On Wednesday afternoon, Dec 20th, 2023, it was clearer than predicted. So, I broke out the scope and setup to catch the first quarter moon and test a filter I purchased last year that I only used twice.
My main problem with using this filter was getting my flats to work when using the QHY294C camera. I was never really successful last year and I had to manually do flat calibration in FitsWorks, which was a pain. So, my first step was to get a good flat and hope that it worked with the 3 minute exposures I planned to use.
Conditions that evening were predicted to be clear, but only average transparency. In actuality, it was average to below average with a few high clouds that came in periodically. Oh, well… I was not expecting to get any keepers this night, but I still wanted to test that filter.
The Antlia Triband RGB Ultra filter, a lower cost triband filter that I had mixed results with at a dark location last year, was what I wanted to use and test from my heavily light polluted metro area location. It would be the first time to try it in this kind of heavy LP.
So, the first image at the beginning of the post is how the UHC-S filter performed with 9×3 minute subs. The conditions were better when this image was taken, so keep that in mind.
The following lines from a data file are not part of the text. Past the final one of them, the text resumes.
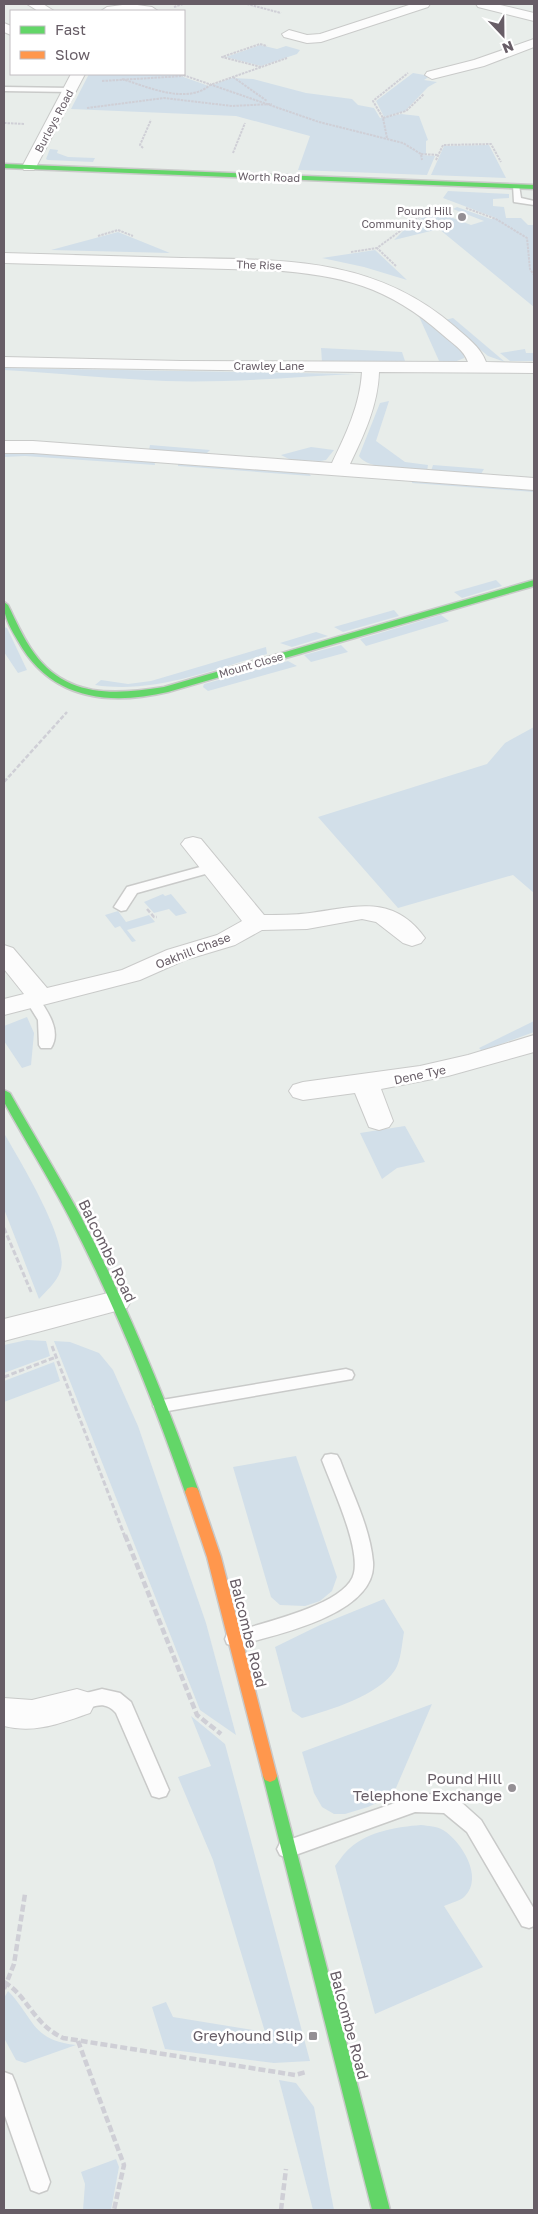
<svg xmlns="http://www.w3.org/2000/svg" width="538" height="2214" viewBox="0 0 538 2214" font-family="'Golos Text',sans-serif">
  <rect width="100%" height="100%" fill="#e8edea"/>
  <!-- green -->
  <g fill="#d2dfe9">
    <path d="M260,45L277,49L286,46L300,50L297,54L261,66L226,57Z"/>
    <path d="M413,73L430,76L424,80L437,82L428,87L405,111L384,117L376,101Z"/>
    <path d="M89,74H175L209,86L232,78L253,79L306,93L352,99L358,105L374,108L380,118L401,114L419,116L428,140L426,141V154L421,155L435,156L427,175L298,170L310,136L236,116L71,109Z"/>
    <path d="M489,145L506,178L431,175L444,146Z"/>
    <path d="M50,149L58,150L57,153L68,157L95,158L93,162L48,160L46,159Z"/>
    <path d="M448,191L509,194V198L493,199V206L504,207L506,218H521L528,225H534V307L439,229L394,240L405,229L428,214L440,213L471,225L484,221L453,209L457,207L491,219L496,218L443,198Z"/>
    <path d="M118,232L170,253L51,250Z"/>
    <path d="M375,250L407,280L364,267L322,258Z"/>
    <path d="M417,312L458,345L465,355L464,358L452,363H440Z"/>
    <path d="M453,318L505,362L488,356L445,320Z"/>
    <path d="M321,348L402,352L405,361L322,362Z"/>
    <path d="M525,349L526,353H534V361H510L500,353Z"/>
    <path d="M4,368L356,374C293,377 230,383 166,381C112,379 58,373 4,370Z"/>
    <path d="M389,401L376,441L405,462L428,465L427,471C411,469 367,470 359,456L380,403Z"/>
    <path d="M150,445L210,450L206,454L149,450Z"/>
    <path d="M311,447L334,450L326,460L321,461L291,460L281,455Z"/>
    <path d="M4,451L154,459L155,465L25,456L4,457Z"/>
    <path d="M178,462L307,471L311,476L178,466Z"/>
    <path d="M433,465L484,469L481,474L477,475L431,471Z"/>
    <path d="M413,478L534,487V492L412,483Z"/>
    <path d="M496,580L502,586L462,598L454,592Z"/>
    <path d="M394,610L399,616L343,632L334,627Z"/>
    <path d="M441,615L449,621L366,646L360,639Z"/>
    <path d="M4,627L7,628L27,670L18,673L4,652Z"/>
    <path d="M316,632L328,636L292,647L280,643Z"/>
    <path d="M341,645L348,652L311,662L304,655Z"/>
    <path d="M266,647L267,654C211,670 154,694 95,685L101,680L128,684L151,681Z"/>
    <path d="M288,661L297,666L208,691L203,687L204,684Z"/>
    <path d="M534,727V893L513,875L398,908L318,817L487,764L505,743Z"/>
    <path d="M163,894L165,896L171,894L187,913L176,916L169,909L154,913L144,902Z"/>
    <path d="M118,911L126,922L149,915L155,922L127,930L136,941L132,942L120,926L115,928L105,915Z"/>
    <path d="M27,1017L34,1033L31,1065L22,1068L4,1041V1026Z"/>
    <path d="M534,1021V1032L482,1051L479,1048Z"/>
    <path d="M405,1126L425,1162L397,1168L382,1179L360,1133Z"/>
    <path d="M4,1133C19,1160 72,1244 60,1272C56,1283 46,1291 39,1299L4,1209Z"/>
    <path d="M27,1340L46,1341L50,1356L4,1373V1345Z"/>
    <path d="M54,1341L70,1342L99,1353L113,1370L138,1426L206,1623L236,1735L200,1710Z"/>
    <path d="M54,1362L60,1381L4,1402V1381Z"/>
    <path d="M296,1456L337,1577L332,1591L320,1601L305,1606L280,1605L271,1597L233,1467Z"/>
    <path d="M384,1599L404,1632C402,1643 401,1661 395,1670C378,1696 330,1710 302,1718L292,1711L275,1647L320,1625Z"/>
    <path d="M432,1704L396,1788L383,1800L368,1807L345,1814H334L322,1807L314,1793L302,1752Z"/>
    <path d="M191,1716L225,1744L310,2061L274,2063L165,2049L152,2007L166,2002L173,2017L265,2032L213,1860L178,1777L211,1766Z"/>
    <path d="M421,1825C428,1826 437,1826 443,1830C461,1841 484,1877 465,1896C461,1901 450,1903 444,1906L483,1967L375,2014L335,1866C339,1861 344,1853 350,1848C369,1831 397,1827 421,1825Z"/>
    <path d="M8,1991C35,2019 31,2040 76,2045L25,2063L16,2060L4,2038V1998Z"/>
    <path d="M279,2080L296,2083L314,2107L334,2210H313Z"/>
    <path d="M116,2159L119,2167L111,2210H83L85,2184L81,2172Z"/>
  </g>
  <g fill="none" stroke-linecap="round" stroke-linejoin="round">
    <!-- lane casing -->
    <g stroke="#c9cac9" stroke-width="3">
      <g id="lane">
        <path d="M4,87L71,88L75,90L71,92L4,91Z"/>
        <path d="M513,185H519L521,198L534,201V205L514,202Z"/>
        <path d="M211,864L218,868L216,871L137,893L126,910L121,911L114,907L127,887Z"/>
        <path d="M32,995L37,996C47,1010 62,1031 51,1048H41L39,1045L38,1020L25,999Z"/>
        <path d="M346,1369L352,1371L354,1375L352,1379L162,1412L156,1410L153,1406L156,1402L162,1400Z"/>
        <path d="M331,1454L337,1455L340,1460C352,1493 370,1527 373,1562C377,1615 272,1636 234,1646L227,1644L225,1639L227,1634C256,1624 347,1606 354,1573C360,1546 332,1487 322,1460L325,1455Z"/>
        <path d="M102,1689L120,1693L131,1702L169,1790L166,1796L159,1798L152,1796L116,1713C100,1695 88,1715 70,1709L67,1703L70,1697Z"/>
        <path d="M433,1794L461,1802L481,1820L534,1909V1926L529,1928L522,1926L467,1832L444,1813L415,1812L287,1858L280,1855L277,1849L280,1843L415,1796Z"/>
        <path d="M4,2072L12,2075L15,2082L50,2182L47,2190L39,2193L31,2190L4,2113Z"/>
      </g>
    </g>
    <!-- street casing -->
    <g stroke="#c9cac9" stroke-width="2">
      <g id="street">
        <path d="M27,4H43L54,11H38Z"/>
        <path d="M130,4L152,7L158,11H101L107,7Z"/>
        <path d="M412,4H430L428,7L321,42L307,43L284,37L282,34L289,30L307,35L320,34Z"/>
        <path d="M476,4H496L534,13V21L478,7Z"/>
        <path d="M4,23L11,26V35L4,32Z"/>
        <path d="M534,39V47L484,66L432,79L425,75L427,72L474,60Z"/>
        <path d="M71,74H85L36,167L34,170H24L22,167Z"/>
        <path d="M4,253C63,255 123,256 182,258C282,260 373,256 454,326C466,337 480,346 486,362L534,363V373L379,372C378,405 364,435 350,464L534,478V490L33,453H4V441H33L332,463C346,434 360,405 362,372L4,367V357L181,361L468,362C464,350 452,343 443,335C388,286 341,275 270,270L4,263Z"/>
        <path d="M193,837L201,839L264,915C279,915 295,915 310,913C354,907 393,893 425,938L421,943L412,946L403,943L376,922L362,919L307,929L262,930L235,945L185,960L140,980L4,1015V999L24,994L4,969V945L13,948L47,988L122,970L167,950L217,935L242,921L181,844L185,839Z"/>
        <path d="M534,1035V1052L448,1076L381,1089L393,1121L389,1127L379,1130L369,1127L355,1093L303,1100L293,1097L289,1091L293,1085L303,1082L420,1066L468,1055Z"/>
        <path d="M116,1291L127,1294L131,1301L127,1308L4,1341V1319Z"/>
        <path d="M77,1689L90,1693L95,1703L90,1713C61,1723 35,1734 4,1726V1698L32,1700Z"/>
      </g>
    </g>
    <!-- fast casing -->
    <g stroke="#c9c9c9" stroke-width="3">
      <g id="fast">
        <path d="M4,164L534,185V189L4,168Z"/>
        <path d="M534,580V586L168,692C108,706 50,699 18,641C11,629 3,616 4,602L8,605C16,621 23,638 34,653C66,698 115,695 164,687Z"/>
        <path d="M4,1090L10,1093C33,1134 58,1174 80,1215C127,1304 165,1397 199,1492L197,1496L192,1497L187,1496L185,1492C152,1397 115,1304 68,1215C48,1177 25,1140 4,1102Z"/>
        <path d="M270,1770L275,1772L277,1776L390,2210H372L263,1776L265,1772Z"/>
      </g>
    </g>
    <!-- slow casing -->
    <g stroke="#c9c9c9" stroke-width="3">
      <path id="slow" d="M192,1487L197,1488L199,1492L221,1557L277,1776L275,1780L270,1782L265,1780L263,1776L207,1557L185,1492L187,1488Z"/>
    </g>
    <!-- path-far3 -->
    <g stroke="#cfcfd6" stroke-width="2" stroke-dasharray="2.5 1" stroke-linecap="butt">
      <path d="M247,4L281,13"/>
      <path d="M174,7L183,4"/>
      <path d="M261,67L222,57L260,44L267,46"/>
      <path d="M180,74L319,122L403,143L421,154L422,160"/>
      <path d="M233,77L267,101"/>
      <path d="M122,79C148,87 187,105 210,85L287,58"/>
      <path d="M102,81L183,76"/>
      <path d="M87,108L164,98L232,106L272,104"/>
      <path d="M383,118L406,111L424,94"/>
      <path d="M4,123L25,124"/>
      <path d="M387,138L383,118L373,101L408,73"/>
      <path d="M143,148L140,145L151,120"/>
      <path d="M233,153L245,123"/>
      <path d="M421,154L438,155"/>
      <path d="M436,160L443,145L491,144L501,162"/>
      <path d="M466,208L496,219L527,238L530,269L534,275"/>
      <path d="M98,236L118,230L133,236"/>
      <path d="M351,252L377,248"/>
      <path d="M396,266L377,248L433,207"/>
    </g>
    <!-- path-far2 -->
    <g stroke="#cfcfd6" stroke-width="2.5" stroke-dasharray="4.5 2" stroke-linecap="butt">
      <path d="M4,782L67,712"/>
      <path d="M147,909L154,917H157"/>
    </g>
    <!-- path-far1 -->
    <g stroke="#cfcfd6" stroke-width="3" stroke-dasharray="5.5 2.5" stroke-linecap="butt">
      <path d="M4,1228L32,1294"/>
      <path d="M52,1346L125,1537"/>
      <path d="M4,1377L56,1357"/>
    </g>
    <!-- path -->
    <g stroke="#cfcfd6" stroke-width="4.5" stroke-dasharray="7 3" stroke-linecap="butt">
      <path d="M125,1535L197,1715L221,1734"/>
      <path d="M4,1982C28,1996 33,2024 63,2038L295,2075L306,2072"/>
      <path d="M4,1989L14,1964L25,1894"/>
      <path d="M78,2041L124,2165L114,2210"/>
      <path d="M281,2210L286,2169"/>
    </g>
    <!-- lane -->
    <use href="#lane" fill="#fcfcfc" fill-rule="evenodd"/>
    <!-- street -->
    <use href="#street" fill="#fcfcfc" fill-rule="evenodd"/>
    <!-- fast -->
    <use href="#fast" fill="#63d668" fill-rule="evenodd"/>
    <!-- slow -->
    <use href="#slow" fill="#ff974d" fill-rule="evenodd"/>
  </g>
  <!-- markers -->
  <g fill="#948f94" stroke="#fff" stroke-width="2">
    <circle cx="462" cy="217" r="5"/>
    <circle cx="512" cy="1788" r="5"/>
    <rect x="308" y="2031" width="10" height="10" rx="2.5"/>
  </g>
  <g text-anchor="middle" stroke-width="5" stroke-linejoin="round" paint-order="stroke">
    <!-- far-street labels -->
    <g font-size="11" fill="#675d66" stroke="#fff">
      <text transform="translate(54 121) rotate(-62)" y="4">Burleys Road</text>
      <text transform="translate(269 177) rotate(2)" y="4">Worth Road</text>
      <text transform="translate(259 265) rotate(2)" y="4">The Rise</text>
      <text x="269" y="370">Crawley Lane</text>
      <text transform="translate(251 665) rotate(-16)" y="4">Mount Close</text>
    </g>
    <!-- far-poi labels -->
    <g font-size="11" fill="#675d66" stroke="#fff" text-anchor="end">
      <text x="452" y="215">Pound Hill<tspan x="452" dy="13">Community Shop</tspan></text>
    </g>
    <!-- street labels -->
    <g font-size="12" fill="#675d66" stroke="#fff">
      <text transform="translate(193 951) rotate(-21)" y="4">Oakhill Chase</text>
      <text transform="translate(420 1075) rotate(-12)" y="4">Dene Tye</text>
    </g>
    <!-- near-street labels -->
    <g font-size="15" fill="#675d66" stroke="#fff">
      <text transform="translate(107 1251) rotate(64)" y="5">Balcombe Road</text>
      <text transform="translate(248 1633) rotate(76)" y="5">Balcombe Road</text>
      <text transform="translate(349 2025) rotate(75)" y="5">Balcombe Road</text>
    </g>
    <!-- near-poi labels -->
    <g font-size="15" fill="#675d66" stroke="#fff" text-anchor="end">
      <text x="502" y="1784">Pound Hill<tspan x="502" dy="17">Telephone Exchange</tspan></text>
      <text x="303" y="2041">Greyhound Slip</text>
    </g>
  </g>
  <!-- border -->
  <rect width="538" height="2214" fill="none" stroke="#675d66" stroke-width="10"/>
  <!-- legend -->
  <rect x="10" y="10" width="175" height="65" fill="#ffffff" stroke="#c2bec2"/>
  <rect x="20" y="26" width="25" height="8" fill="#63d668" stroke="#c2bec2"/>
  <text x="55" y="35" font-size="15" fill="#675d66">Fast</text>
  <rect x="20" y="51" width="25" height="8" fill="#ff974d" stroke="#c2bec2"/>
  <text x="55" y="60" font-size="15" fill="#675d66">Slow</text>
  <!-- north arrow -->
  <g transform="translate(503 35) rotate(158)" stroke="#ffffff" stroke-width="4" paint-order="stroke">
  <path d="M0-4L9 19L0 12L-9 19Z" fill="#675d66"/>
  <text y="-8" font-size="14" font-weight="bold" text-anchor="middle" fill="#675d66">N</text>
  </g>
</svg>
Next, here’s how the Antlia Triband RGB Ultra filter did with roughly the same exposure on a below average night:
Almost a match for how much nebulosity it picked up, but the key differences are the star halos that the UHC-S filter tends to produce on bright stars and the lack of halos for the Antlia filter, plus the much stronger blue channel with the Triband.
Next, I put it to a real-world test with 50 sub-images of the California Nebula:
I noticed during the acquisition of these that the filter was performing really well, and my flat was working reasonably well. It was not perfect, but good enough for what I intended to accomplish.
I have a second version of the processing using a PS Starless action. Not as clean as a removal as StarNet++, but it’s very fast!
After this, I wanted to try it on the Horse Head and Orion Nebula. I started on the Horse Head, but didn’t get too far because my scope was starting to point directly at the parking lot lighting next door. Once the light was directly hitting the lens, that was it. So, only 4 sub-images were good out of the dozen or so I took.
I opened the stack in FitsWorks while still imaging it and cropped out the bad part that had caught the direct view of the streetlight. I spent only about 5 to 10 minutes fussing with it in FitsWorks, which has very limited image editing tools. It came out much better than I anticipated:
Here’s the same image, but it is the uncropped, full-field. I worked on it in PSCS3 to repair the damage from the streetlight’s strong gradient in the top left corner and do a better processing job than what FitsWorks does:
So, my conclusions are this filter, with a good flat, tends to work better in heavy LP than the UHC-S filter. Mainly because it doesn’t produce bad halos around bright stars. But, it is also because it has a great blue channel, unlike the UHC-S. That sure makes color balancing easier and I can go after broadband targets in addition to just nebulae.
BTW, I never did get a shot of the moon that night. The filter test results were too good and I didn’t want to waste any time that I could otherwise use to test it on more nebulae.